И я рассказал ему все про это. Я много ему рассказал, братцы. Он слушал все это вэри жадно, с блестящими глазерами и раскрытым ротером, а сало на тарелках все застывало и застывало. Когда я кончил, он встал из-за стола, кивая и бормоча: "Хм, хм, хм", собирая со стола тарелки и другие вештши и относя их в раковину для мытья. Я сказал: — Я это с удовольствием сделаю, сэр.
— Отдыхай, отдыхай, бедняжка, — ответил он, отвернув кран так, что из него с шумом вырвался пар. — Я думаю, ты грешил, но твое наказание несоразмерно велико. Они превратили тебя из человека во что-то иное. У тебя больше нет возможности выбора. Ты приспособлен к социально приемлемым актам, как машинка, производящая лишь добро. И я ясно вижу это дело насчет обработки маргинальных областей. Музыка и половой акт, литература и искусство, все должно теперь быть источником не удовольствия, а боли.
— Это так, сэр, — ответил я, куря канцерогенку этого доброго человека.
— Они всегда откусывают слишком много, — говорил рассеянно вытирая тарелку. — Но и само намерение — настоящий грех. Человек, который не может выбирать, перестает быть человеком.
— То же говорил и чарли, сэр, — ответил я. — Тюремный капеллан, я хотел сказать.

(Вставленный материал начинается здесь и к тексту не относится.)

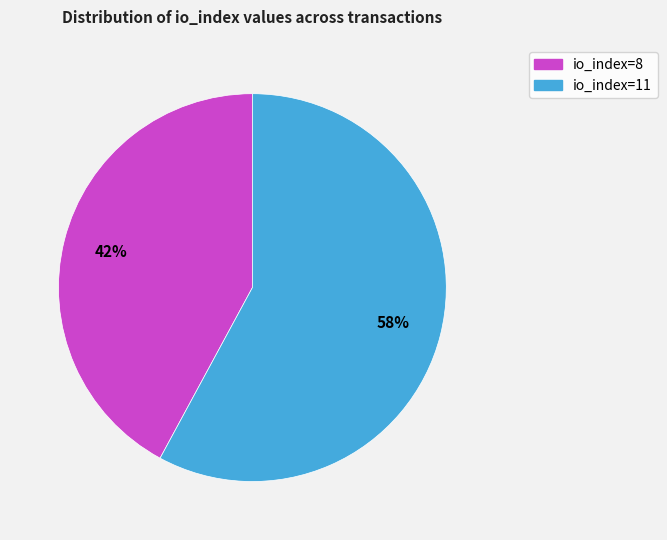

Does io_index=8 represent more than half of the total?

No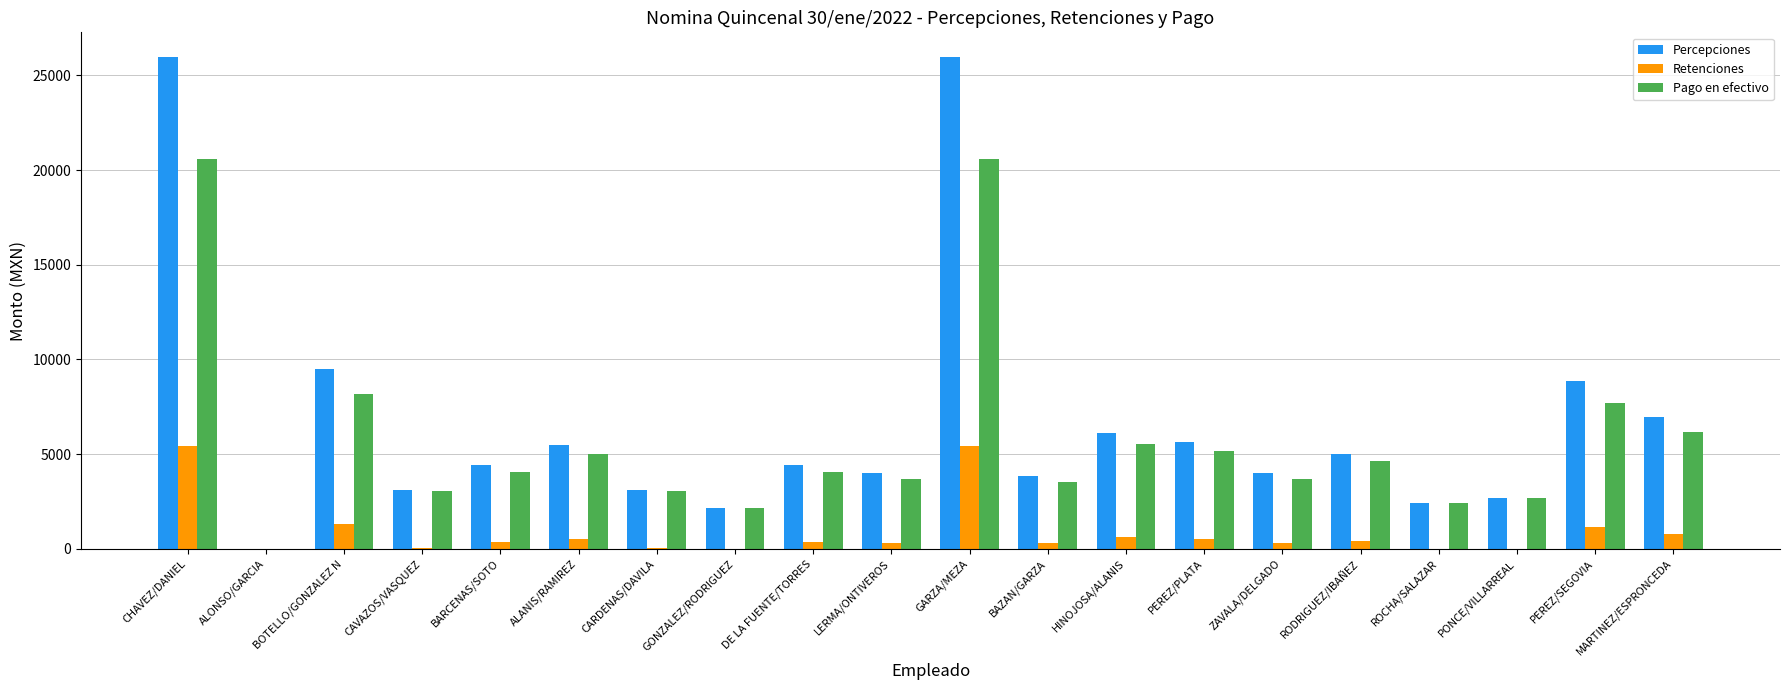

What is the total value across all series at PONCE/VILLARREAL?

5410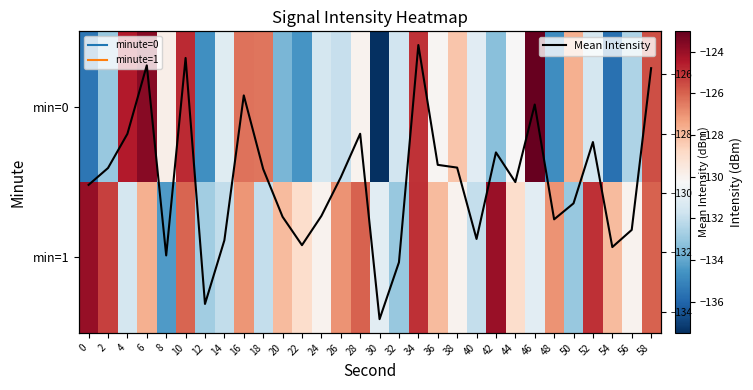

At which category is the sum across all series the highest?

34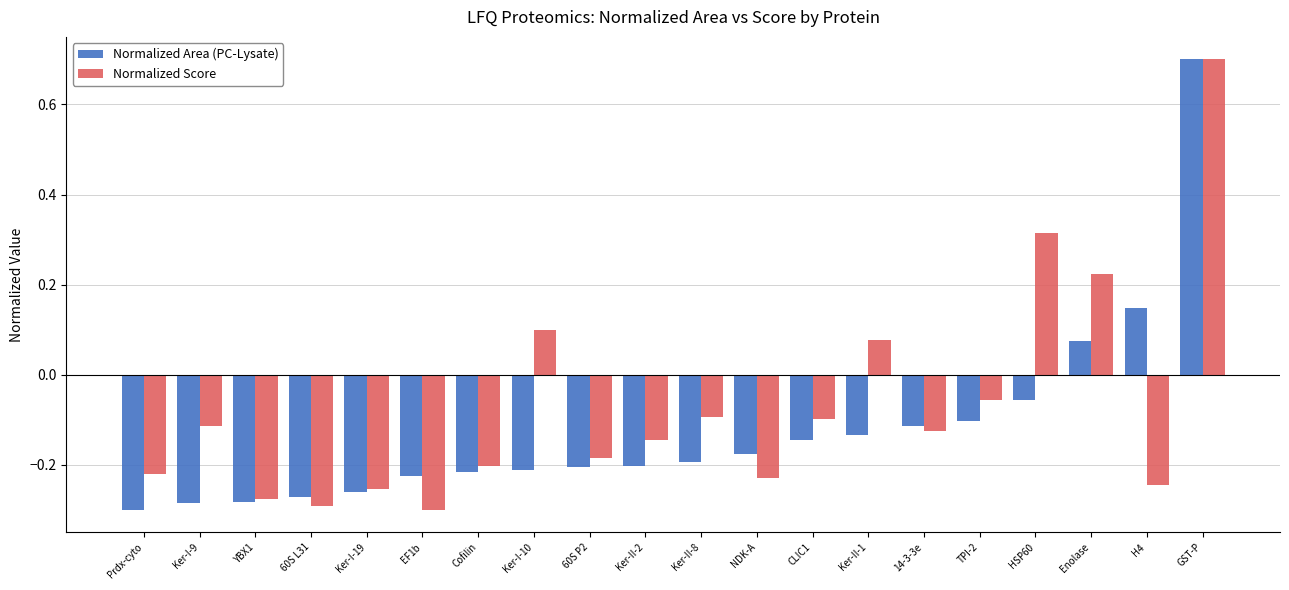

At which label does Normalized Area (PC-Lysate) reach its peak?

GST-P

— Да, он говорил? Конечно, он говорил. Должен был сказать, будучи христианином, не так ли? Ну, а теперь еще одно, — сказал он, вытирая ту же тарелку, что тер уже десять минут назад, — завтра зайдут несколько человек повидать тебя. Думаю, ты будешь полезен, бедный мальчик. Я думаю, ты сможешь помочь низложить это тираническое Правительство. Превращение приличного молодого человека в механизм не может, конечно, рассматриваться как триумф любого правительства, кроме такого, что хвастается своей репрессивностью.
Он все еще тер ту самую тарелку. Я сказал:
— Сэр, вы трете все ту же тарелку — я согласен с вами, сэр, насчет хвастовства. Это Правительство кажется мне очень хвастливым.
— О, — ответил он, — будто увидел тарелку впервые, и положил ее. — Я еще не очень ловок, — сказал он, — в домашней работе. Моя жена делала все это, давая мне возможность писать.
— Жена, сэр? — спросил я. — Она вас оставила?
Я и вправду хотел узнать про его жену, помня все вэри хорошо.
— Да, оставила, — ответил он громко и горько. — Видишь ли, она умерла. Ее зверски изнасиловали и избили. Потрясение было слишком велико. Все было в этом доме, — его рукеры тряслись, все еще держа полотенце, — в соседней комнате. Мне было трудно заставить себя остаться жить здесь, но она бы хотела, чтобы я оставался там, где еще обитает благоуханная память о ней. Да, да, да. Бедная девочка.
А я увиддил все так ясно, братцы, что случилось в тот далекий нотш, и, увиддив себя за этим делом, я почувствовал, что у меня заболел голловер и я хочу стошнить. Этот вэк заметил это, потому что, от моего фаса отхлынул весь кроффь, и я вэри побледнел, и он мог это вид-дить.
— Иди, ложись, — мягко скасал он. — Я приготовил пустую комнату. Бедный, бедный мальчик, ты пережил ужасное время. Жертва нашего века, как и она. Бедная, бедная, бедная девочка.